Scientists Have Figured Out What Really Killed The Dinosaurs

By Rudie Obias | Published

This article is more than 2 years old

Asteroid

Scientists have concluded what led to the mass extinction of the dinosaurs. For a very long time, it was thought a giant asteroid smacked into the Earth and killed off a good portion of the planet’s biosphere. Now an American and European research team is adding more weight to the argument.

According to Paul Renne, the study co-author and director of the Berkeley Geochronology Center, “We’ve shown the impact and the mass extinction coincided as much as one can possibly demonstrate with existing dating techniques.” The asteroid that hit the Earth was believed to have been six miles wide, kicking up thick dust and debris that blocked out the sun for centuries. It also created mega-tsunamis and massive firestorms around the planet, killing off at least 75% of all life on Earth.

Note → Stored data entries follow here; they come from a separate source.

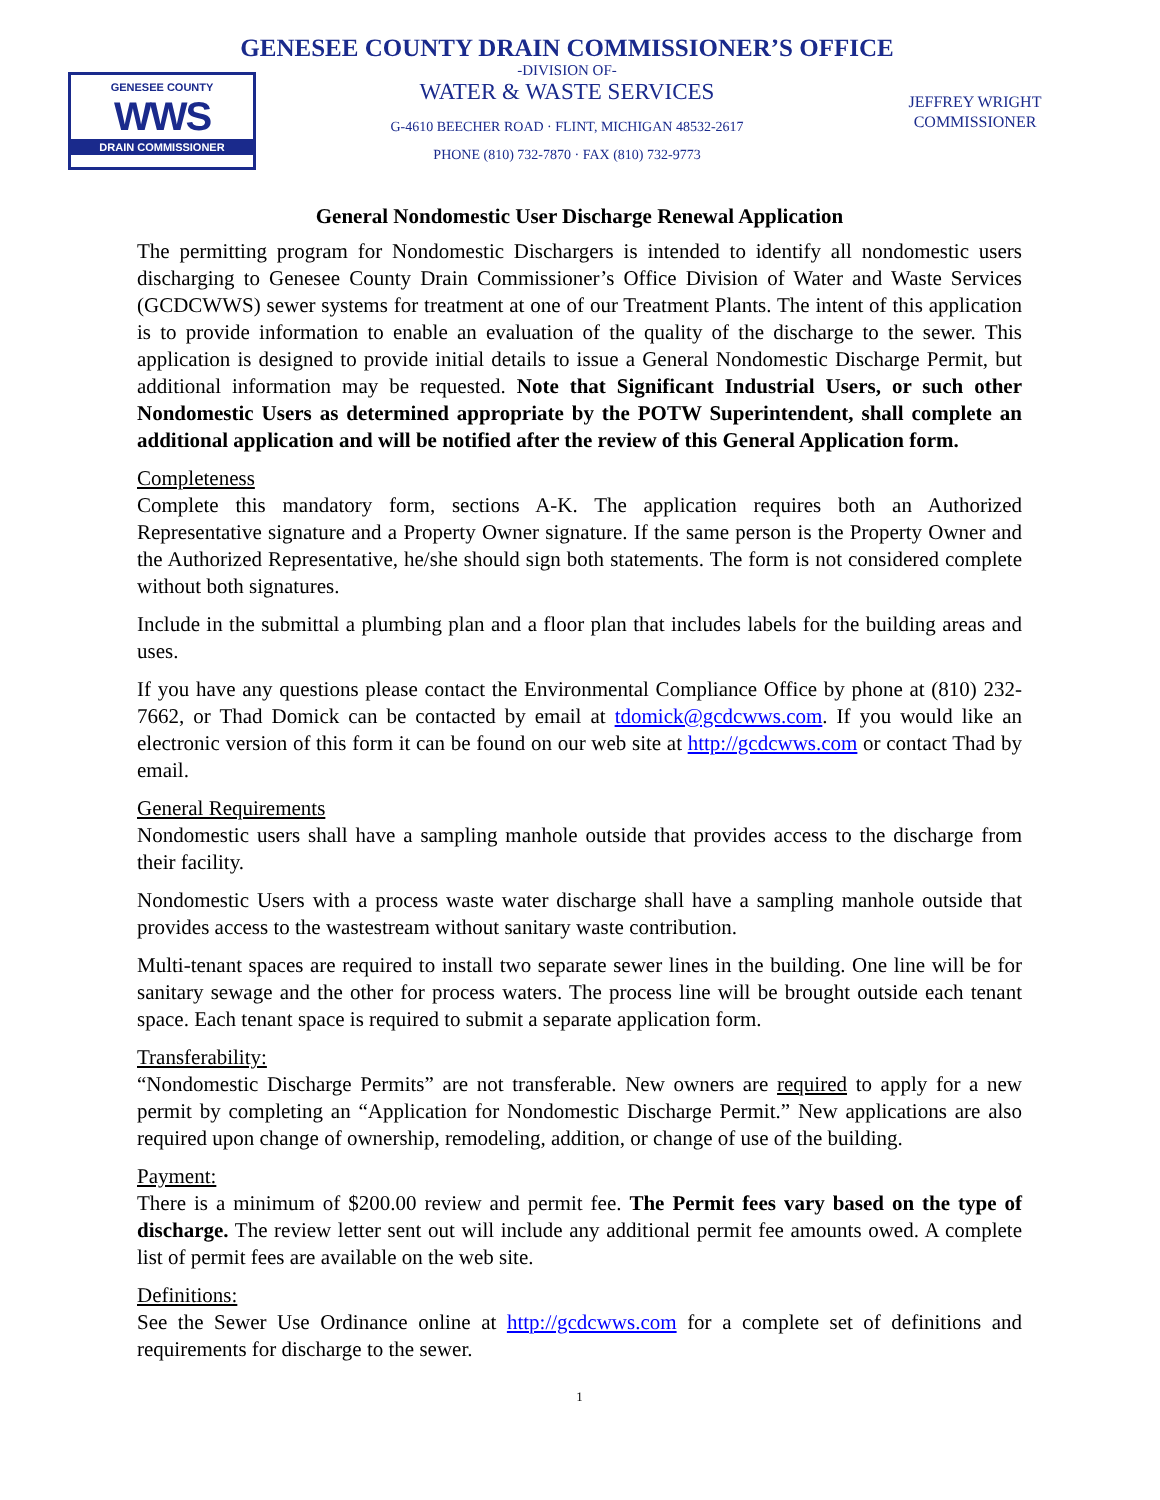GENESEE COUNTY
WWS
DRAIN COMMISSIONER
GENESEE COUNTY DRAIN COMMISSIONER’S OFFICE
-DIVISION OF-
WATER & WASTE SERVICES
G-4610 BEECHER ROAD · FLINT, MICHIGAN 48532-2617
PHONE (810) 732-7870 · FAX (810) 732-9773
JEFFREY WRIGHT
COMMISSIONER
General Nondomestic User Discharge Renewal Application
The permitting program for Nondomestic Dischargers is intended to identify all nondomestic users discharging to Genesee County Drain Commissioner’s Office Division of Water and Waste Services (GCDCWWS) sewer systems for treatment at one of our Treatment Plants. The intent of this application is to provide information to enable an evaluation of the quality of the discharge to the sewer. This application is designed to provide initial details to issue a General Nondomestic Discharge Permit, but additional information may be requested. Note that Significant Industrial Users, or such other Nondomestic Users as determined appropriate by the POTW Superintendent, shall complete an additional application and will be notified after the review of this General Application form.
Completeness
Complete this mandatory form, sections A-K. The application requires both an Authorized Representative signature and a Property Owner signature. If the same person is the Property Owner and the Authorized Representative, he/she should sign both statements. The form is not considered complete without both signatures.
Include in the submittal a plumbing plan and a floor plan that includes labels for the building areas and uses.
If you have any questions please contact the Environmental Compliance Office by phone at (810) 232-7662, or Thad Domick can be contacted by email at tdomick@gcdcwws.com. If you would like an electronic version of this form it can be found on our web site at http://gcdcwws.com or contact Thad by email.
General Requirements
Nondomestic users shall have a sampling manhole outside that provides access to the discharge from their facility.
Nondomestic Users with a process waste water discharge shall have a sampling manhole outside that provides access to the wastestream without sanitary waste contribution.
Multi-tenant spaces are required to install two separate sewer lines in the building. One line will be for sanitary sewage and the other for process waters. The process line will be brought outside each tenant space. Each tenant space is required to submit a separate application form.
Transferability:
“Nondomestic Discharge Permits” are not transferable. New owners are required to apply for a new permit by completing an “Application for Nondomestic Discharge Permit.” New applications are also required upon change of ownership, remodeling, addition, or change of use of the building.
Payment:
There is a minimum of $200.00 review and permit fee. The Permit fees vary based on the type of discharge. The review letter sent out will include any additional permit fee amounts owed. A complete list of permit fees are available on the web site.
Definitions:
See the Sewer Use Ordinance online at http://gcdcwws.com for a complete set of definitions and requirements for discharge to the sewer.
1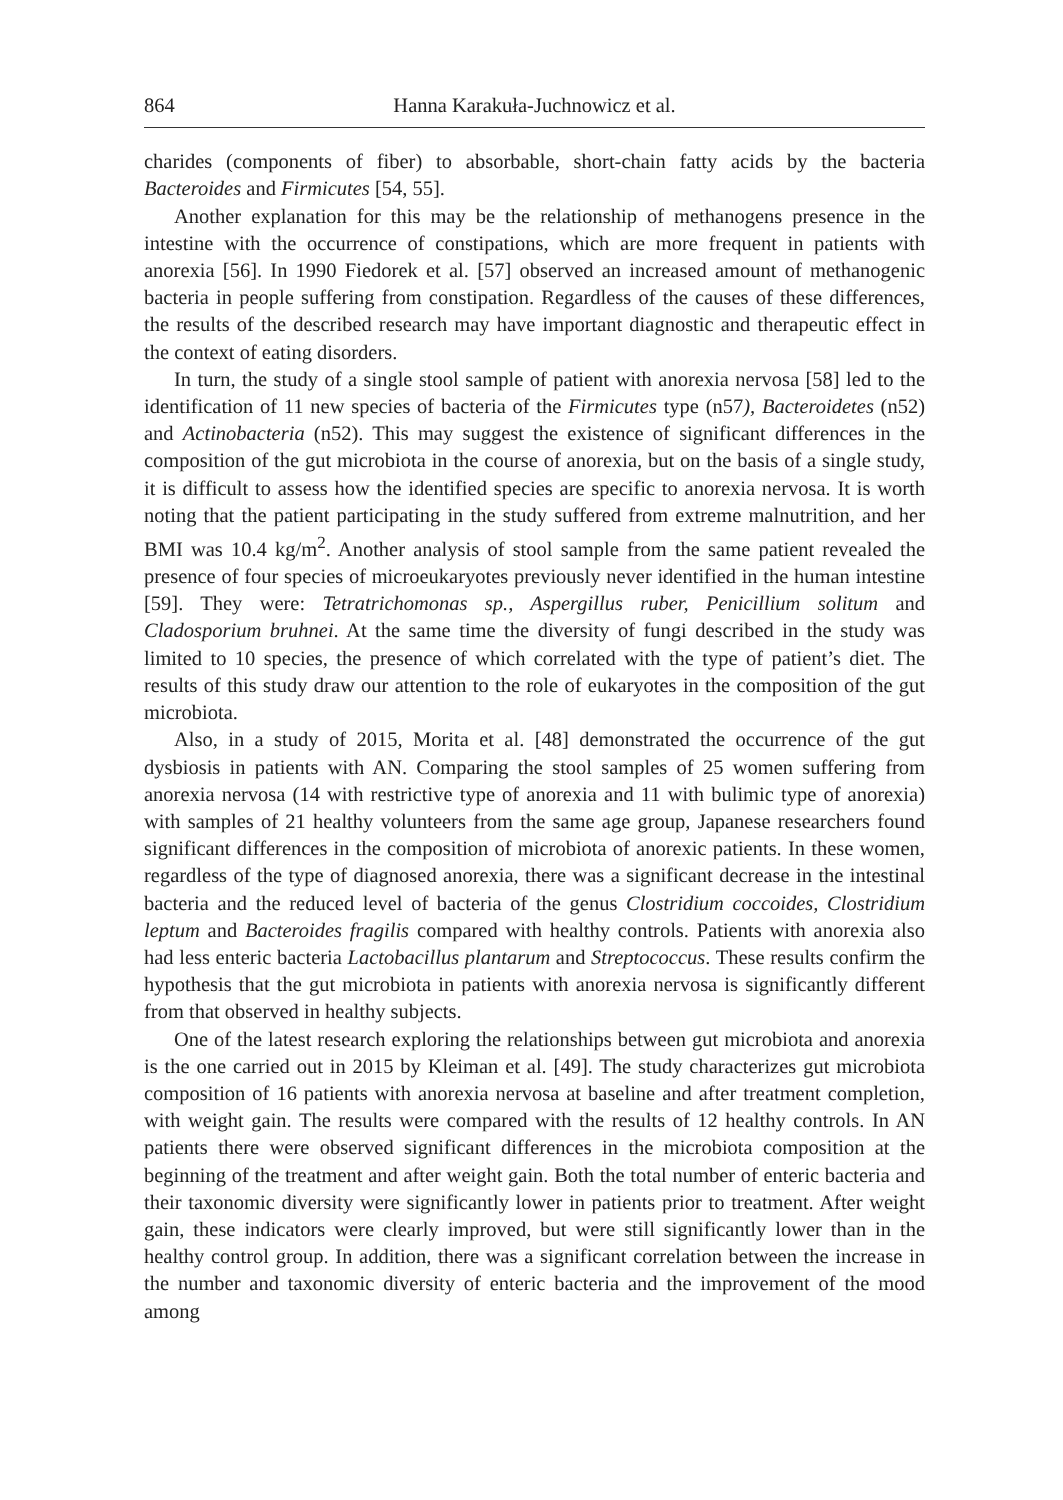864 Hanna Karakuła-Juchnowicz et al.
charides (components of fiber) to absorbable, short-chain fatty acids by the bacteria Bacteroides and Firmicutes [54, 55].
Another explanation for this may be the relationship of methanogens presence in the intestine with the occurrence of constipations, which are more frequent in patients with anorexia [56]. In 1990 Fiedorek et al. [57] observed an increased amount of methanogenic bacteria in people suffering from constipation. Regardless of the causes of these differences, the results of the described research may have important diagnostic and therapeutic effect in the context of eating disorders.
In turn, the study of a single stool sample of patient with anorexia nervosa [58] led to the identification of 11 new species of bacteria of the Firmicutes type (n57), Bacteroidetes (n52) and Actinobacteria (n52). This may suggest the existence of significant differences in the composition of the gut microbiota in the course of anorexia, but on the basis of a single study, it is difficult to assess how the identified species are specific to anorexia nervosa. It is worth noting that the patient participating in the study suffered from extreme malnutrition, and her BMI was 10.4 kg/m<sup>2</sup>. Another analysis of stool sample from the same patient revealed the presence of four species of microeukaryotes previously never identified in the human intestine [59]. They were: Tetratrichomonas sp., Aspergillus ruber, Penicillium solitum and Cladosporium bruhnei. At the same time the diversity of fungi described in the study was limited to 10 species, the presence of which correlated with the type of patient’s diet. The results of this study draw our attention to the role of eukaryotes in the composition of the gut microbiota.
Also, in a study of 2015, Morita et al. [48] demonstrated the occurrence of the gut dysbiosis in patients with AN. Comparing the stool samples of 25 women suffering from anorexia nervosa (14 with restrictive type of anorexia and 11 with bulimic type of anorexia) with samples of 21 healthy volunteers from the same age group, Japanese researchers found significant differences in the composition of microbiota of anorexic patients. In these women, regardless of the type of diagnosed anorexia, there was a significant decrease in the intestinal bacteria and the reduced level of bacteria of the genus Clostridium coccoides, Clostridium leptum and Bacteroides fragilis compared with healthy controls. Patients with anorexia also had less enteric bacteria Lactobacillus plantarum and Streptococcus. These results confirm the hypothesis that the gut microbiota in patients with anorexia nervosa is significantly different from that observed in healthy subjects.
One of the latest research exploring the relationships between gut microbiota and anorexia is the one carried out in 2015 by Kleiman et al. [49]. The study characterizes gut microbiota composition of 16 patients with anorexia nervosa at baseline and after treatment completion, with weight gain. The results were compared with the results of 12 healthy controls. In AN patients there were observed significant differences in the microbiota composition at the beginning of the treatment and after weight gain. Both the total number of enteric bacteria and their taxonomic diversity were significantly lower in patients prior to treatment. After weight gain, these indicators were clearly improved, but were still significantly lower than in the healthy control group. In addition, there was a significant correlation between the increase in the number and taxonomic diversity of enteric bacteria and the improvement of the mood among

The research team has also found more evidence that the giant prehistoric crater near the town of Chicxulub in Mexico is indeed a souvenir of the rock that wiped out the dinosaurs worldwide. They have discovered that the asteroid hit the Earth 33,000 years before the extinction of the dinosaurs, rather than 300,000 years before, as originally thought. Now, 33,000 years sounds like a lot of time, but in big cosmic picture it’s a blink of an eye. The researchers came to this conclusion after conducting high-precision radiometric dating of debris near Chicxulub.

The impact of the asteroid wasn’t the sole contributor to the demise of the dinosaurs, however. Before impact, the Earth was experiencing massive climate change, creating extreme cold weather and unstable volcanic eruptions.

“The impact was clearly the final straw that pushed Earth past the tipping point,” Renne said. “We have shown that these events are synchronous to within a gnat’s eyebrow, and therefore, the impact clearly played a major role in extinctions, but it probably wasn’t just the impact.”

The impact of the asteroid is said to have resembled an explosion one billion times stronger and more lethal than the atomic bombs dropped on Hiroshima and Nagasaki during World War II.